Machine hardware requirements
  • Memory (MiB) (memory_mb) type: decimal: The minimum amount of memory in MiBs (1048576 B) this cube requires. Due to overhead, request a couple hundred MiB more than required.
    Default: 1800 , Min: 256.0, Max: 8589934592
  • Shared Memory (MiB) (shared_memory_mb) type: decimal: The amount of shared memory to allow a container to address
    Default: 64
  • Thread limit per CPU (pids_per_cpu_limit) type: integer: The number of threads per CPU
    Default: 32
  • Max Backlog Wait (max_backlog_wait) type: integer: The max time (in seconds) that a cube will be backlogged on a group before being re-evaluated
    Default: 600 , Min: 300
  • Temporary Disk Space (MiB) (disk_space) type: decimal: The minimum amount of disk space in MiB (1048576 B) this cube requires. Due to overhead, request a couple hundred MiB more than required.
    Default: 5120.0 , Min: 128.0, Max: 8589934592
  • GPUs (gpu_count) type: integer: The number of GPUs to run this cube with
    Default: 0 , Max: 16
  • CPUs (cpu_count) type: integer: The number of CPUs to run this cube with
    Default: 1 , Min: 1, Max: 128
  • Instance Type (instance_type) type: string: The type of instance that this cube needs to be run on
  • Spot policy (spot_policy) type: string: Control cube placement on spot market instances
    Default: Prohibited
    Choices: Allowed, Preferred, NotPreferred, Prohibited, Required
  • Instance Tags (instance_tags) type: string: Only run on machines with matching tags (comma separated)
    Default: “”

Metrics Parameters

Cube Metric Parameters
  • Metric Period (None) type: decimal: How often to sample metrics, in seconds
    Default: 60
    Choices: 1, 5, 10, 30, 60, 120, 180, 240, 300, Min: 1, Max: 300
  • Cube Metrics (None) type: string: Set of metrics to be collected

    Choices: cpu, disk, memory, network

Parallel Spruce Prep

The parallel version adds these extra parameters.

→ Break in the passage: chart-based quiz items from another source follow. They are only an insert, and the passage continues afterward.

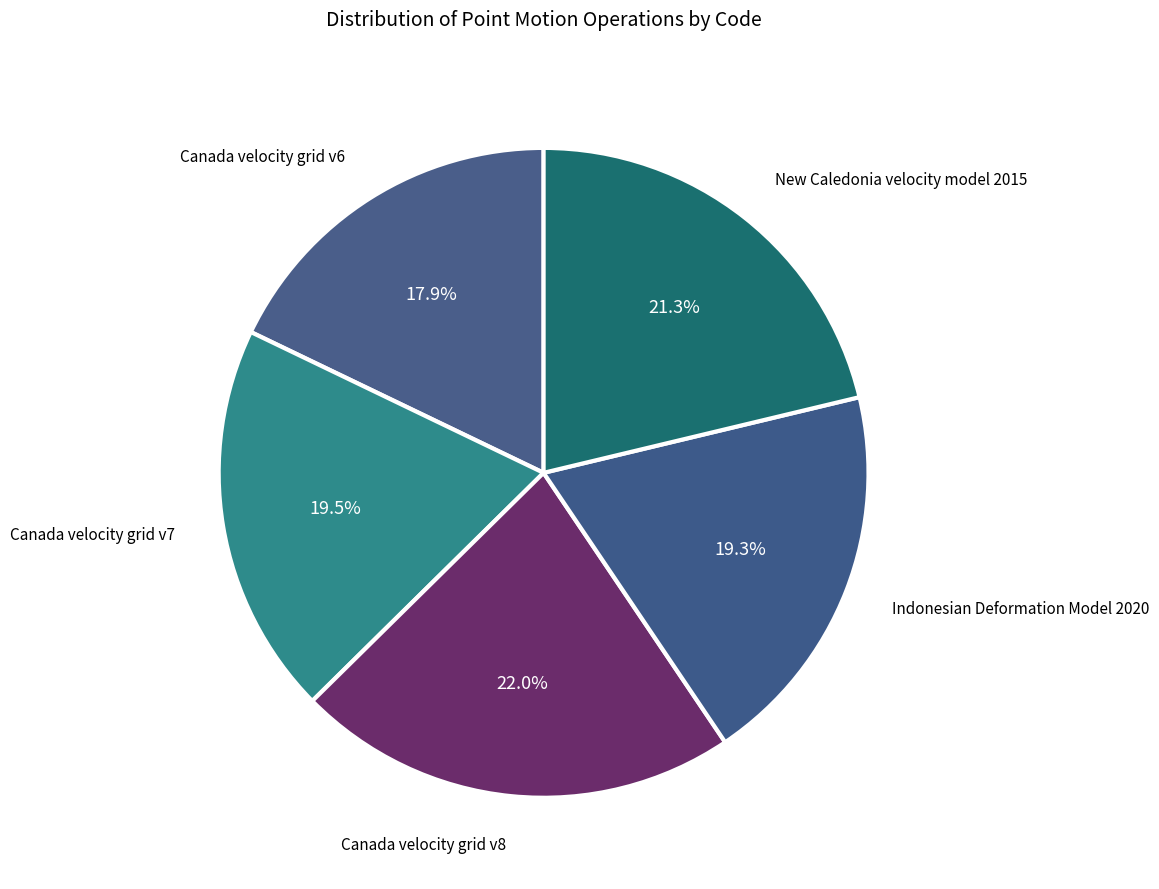

What is the largest slice in the pie chart?

Canada velocity grid v8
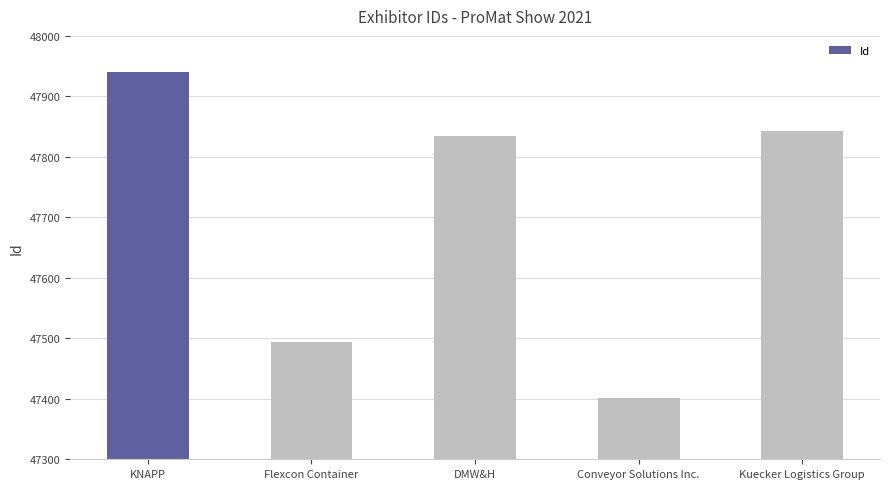

List the labels in order of value, largest first.

KNAPP, Kuecker Logistics Group, DMW&H, Flexcon Container, Conveyor Solutions Inc.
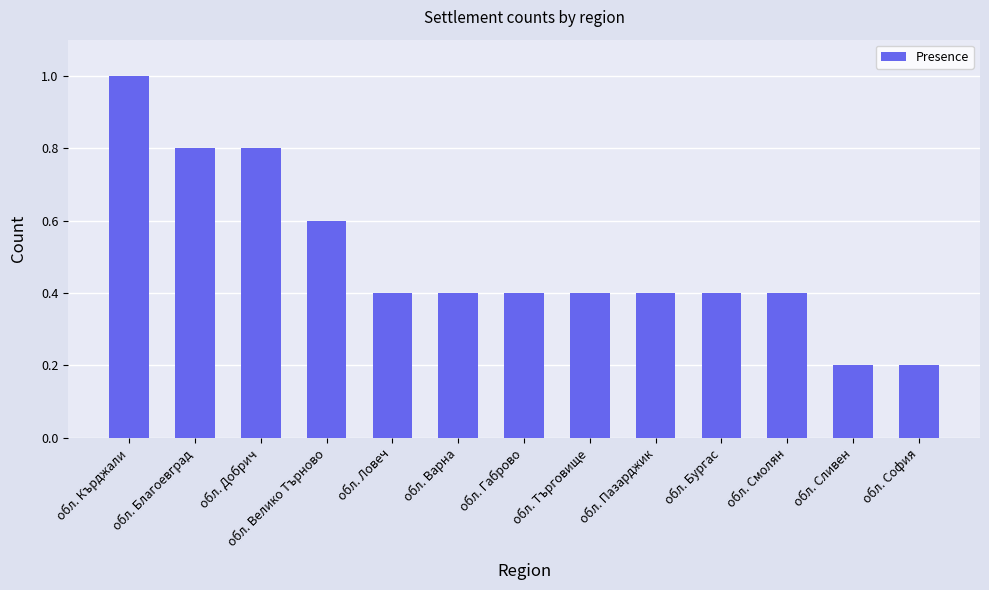

What is the difference between the maximum and second lowest values?

0.8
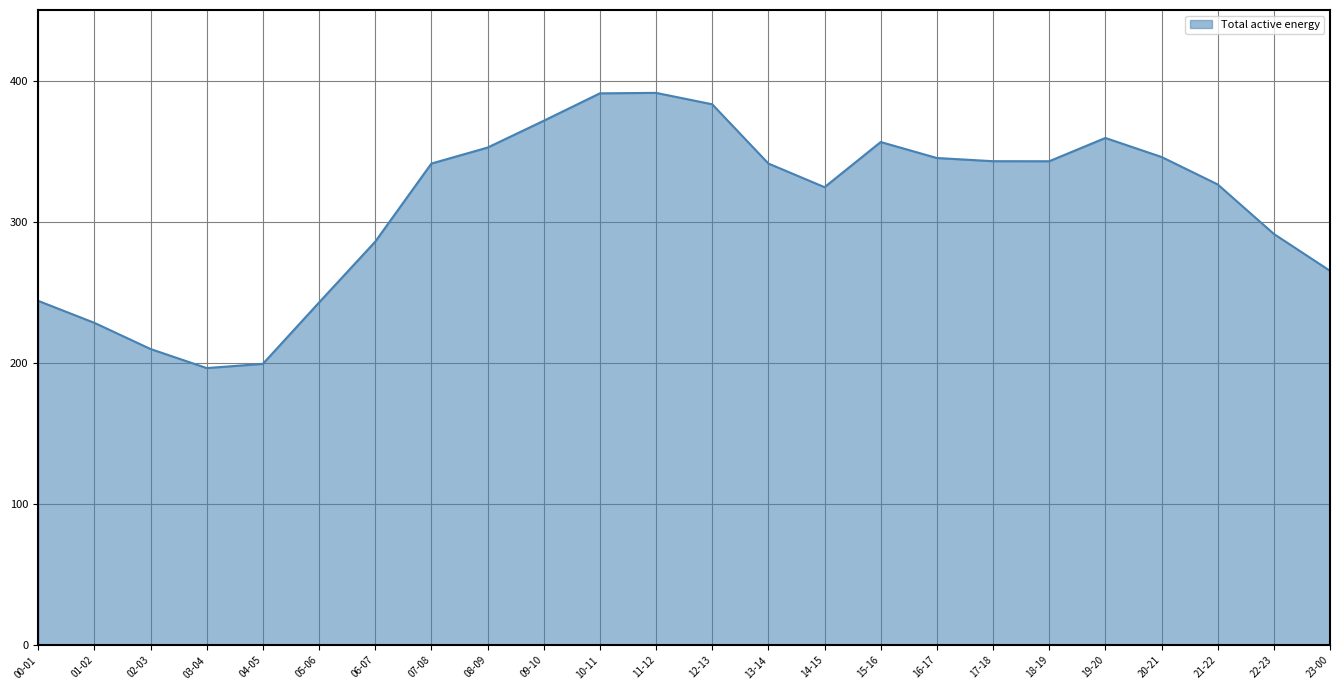

What is the smallest value displayed?

196.6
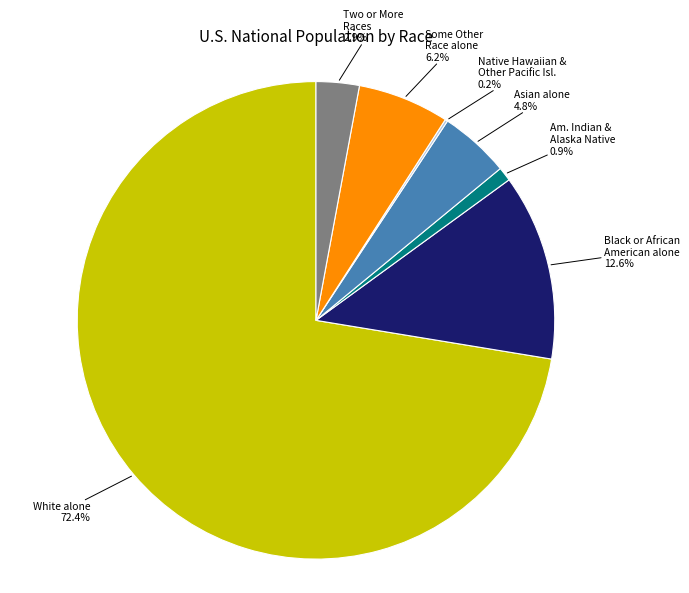

Between Two or More Races 2.9% and Some Other Race alone 6.2%, which is larger?

Some Other Race alone 6.2%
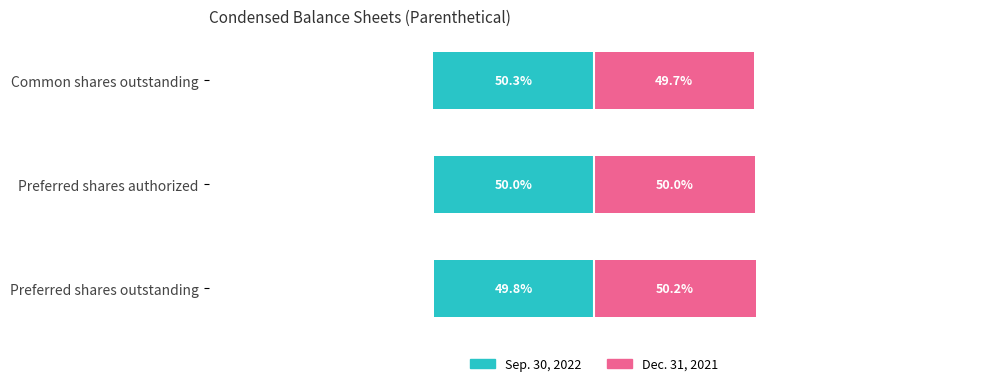

How many groups of bars are there?

3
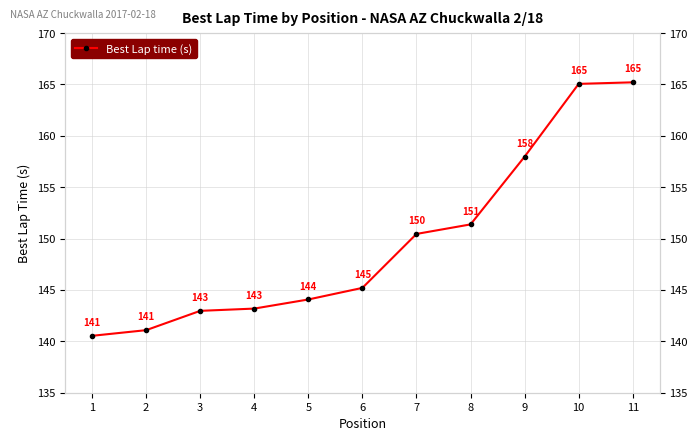

List the labels in order of value, largest first.

11, 10, 9, 8, 7, 6, 5, 4, 3, 2, 1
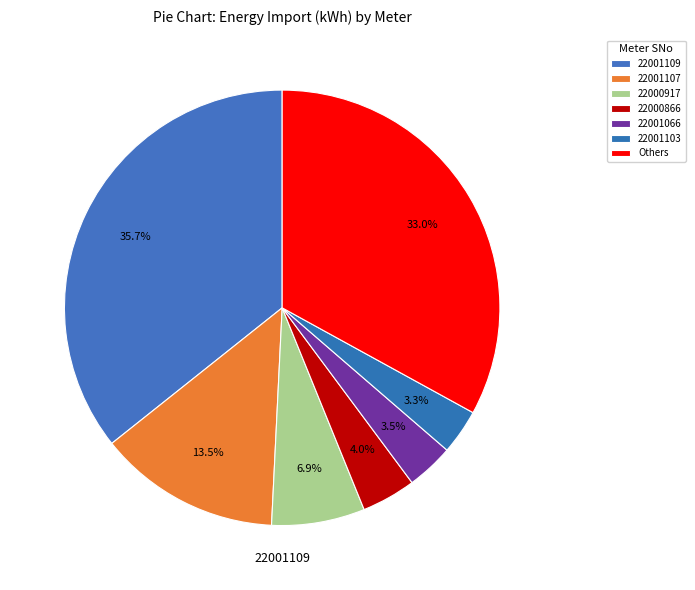

Is it true that 22001103 is 14% of the pie?

False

  • Number of messages to distribute at a time (item_count) type: integer: The maximum number of messages to bundle together for a parallel cube.
    Default: 1 , Min: 1, Max: 65535
  • Maximum Failures (max_failures) type: integer: The maximum number of times to attempt processing a work item
    Default: 10 , Min: 1, Max: 100
  • Autoscale this Cube (autoscale) type: boolean: If True, let Orion manage the parallelism of this Cube
    Default: True
  • Maximum number of Cubes (max_parallel) type: integer: The maximum number of concurrently running copies of this Cube
    Default: 1000 , Min: 1
  • Minimum number of Cubes (min_parallel) type: integer: The minimum number of concurrently running copies of this Cube
    Default: 0